Les évêques eurent quelquefois à combattre des inventions plus bizarres, et leur éloquence prenait alors merveilleusement la couleur du sujet. Milon, évêque de Térouanne, prêchant contre le luxe des femmes, leur disait : « Il ne convient pas aux dames chrétiennes d’avoir des robes traînantes qui ne sont bonnes qu’à ramasser la poussière. Sachez, mes chères dames, que si, pour balader les rues, vous aviez besoin de longues queues, la nature y eût pourvu par quelque semblable ornement. » Au reste, il y eut des dames qui voulurent réparer à la lettre cette omission de la nature, et qui, n’ayant pas le moyen de faire à leurs robes des queues d’étoffe, y attachaient, dit un contemporain, des queues d’animaux, afin qu’il ne fût pas dit qu’elles en fussent totalement privées.

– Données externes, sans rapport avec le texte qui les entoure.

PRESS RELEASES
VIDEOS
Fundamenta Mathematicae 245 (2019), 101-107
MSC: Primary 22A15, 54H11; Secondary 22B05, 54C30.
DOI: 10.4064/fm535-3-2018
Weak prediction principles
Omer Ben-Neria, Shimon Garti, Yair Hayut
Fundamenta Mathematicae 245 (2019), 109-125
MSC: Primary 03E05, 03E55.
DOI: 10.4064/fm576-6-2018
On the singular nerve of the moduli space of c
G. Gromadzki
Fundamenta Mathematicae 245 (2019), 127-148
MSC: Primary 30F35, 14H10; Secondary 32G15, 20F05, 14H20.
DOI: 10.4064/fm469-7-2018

Le XIe siècle ne manquait pas, on le voit, de la matière satirique, de ce que j’appellerai la satire en suspension, n’attendant, pour se précipiter sous une forme littéraire, qu’un puissant réactif, un écrivain tel que Juvénal ou Perse. C’est le vœu qu’exprime Orderic Vital, à qui nous devons plusieurs de ces détails. Il cite néanmoins par leurs noms deux poètes satiriques contemporains, Gervius Grossinus, « fougueux écrivain, qui attaqua par l’hyperbole la perversité effrénée dont il contemplait les progrès, » et Blitero, natif de Flandre, « qui, par ses vers élégiaques, caractérisa éloquemment les malheurs de l’humanité. Beaucoup d’autres savans lettrés, » ajoute-t-il, « se sont répandus en plaintes sur les crimes et les malheurs de ce siècle ; » et, pour nous consoler de leur perte, Orderic déclare qu’il en a tiré la substance de son ouvrage. Nous pouvions donc, sans sortir de notre sujet, lui faire quelques emprunts, puisqu’il ne fait qu’abréger des poètes satiriques aujourd’hui perdus pour nous.

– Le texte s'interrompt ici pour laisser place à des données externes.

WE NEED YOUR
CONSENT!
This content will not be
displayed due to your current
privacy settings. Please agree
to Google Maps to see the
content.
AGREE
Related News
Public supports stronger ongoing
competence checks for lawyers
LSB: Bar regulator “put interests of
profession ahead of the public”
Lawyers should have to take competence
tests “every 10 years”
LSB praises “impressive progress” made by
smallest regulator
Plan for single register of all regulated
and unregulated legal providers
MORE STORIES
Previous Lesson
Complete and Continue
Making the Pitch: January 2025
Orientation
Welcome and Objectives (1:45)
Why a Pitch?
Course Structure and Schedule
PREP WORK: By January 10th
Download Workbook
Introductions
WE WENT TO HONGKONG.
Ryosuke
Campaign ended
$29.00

La satire ne quitta pas la chaire chrétienne pendant tout le moyen-âge. Nous la retrouvons dans toute sa verve et dans son impudente audace chez les prédicateurs du XVe siècle, chez les Menot, les Maillard, les Raulin. C’est encore aux riches et aux princes qu’elle aime à lancer ses plus amers sarcasmes. La vieille féodalité est abattue ; les oppresseurs sont changés, mais l’oppression survit, et avec elle la parole courageuse du peuple en froc qui la réprouve.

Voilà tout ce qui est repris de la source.